[Records excerpted from a collection]

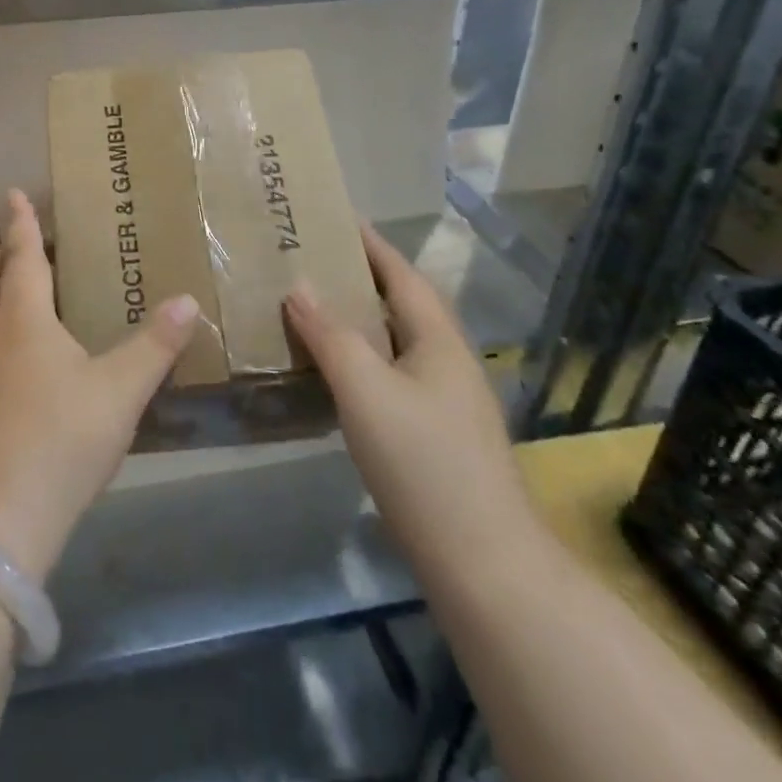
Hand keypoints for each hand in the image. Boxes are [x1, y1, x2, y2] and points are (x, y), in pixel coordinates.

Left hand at [0, 189, 198, 581]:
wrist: (3, 511)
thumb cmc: (62, 436)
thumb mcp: (120, 389)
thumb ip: (155, 345)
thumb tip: (187, 300)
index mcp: (24, 318)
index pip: (20, 256)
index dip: (20, 223)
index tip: (14, 193)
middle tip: (10, 243)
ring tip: (12, 287)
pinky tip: (17, 350)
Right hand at [284, 225, 541, 576]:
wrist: (484, 564)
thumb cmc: (424, 463)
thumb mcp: (367, 390)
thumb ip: (331, 335)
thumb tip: (298, 288)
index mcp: (438, 341)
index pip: (401, 274)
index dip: (370, 244)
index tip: (336, 216)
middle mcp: (447, 362)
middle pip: (400, 304)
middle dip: (360, 277)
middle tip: (310, 260)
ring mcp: (445, 402)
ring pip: (395, 342)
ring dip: (358, 319)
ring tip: (312, 306)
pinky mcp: (435, 435)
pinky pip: (391, 374)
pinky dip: (361, 358)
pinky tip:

Your objective ::
In the records above, how many lines hold the string "thumb"? Respond with that number only.

Exercise response ::
8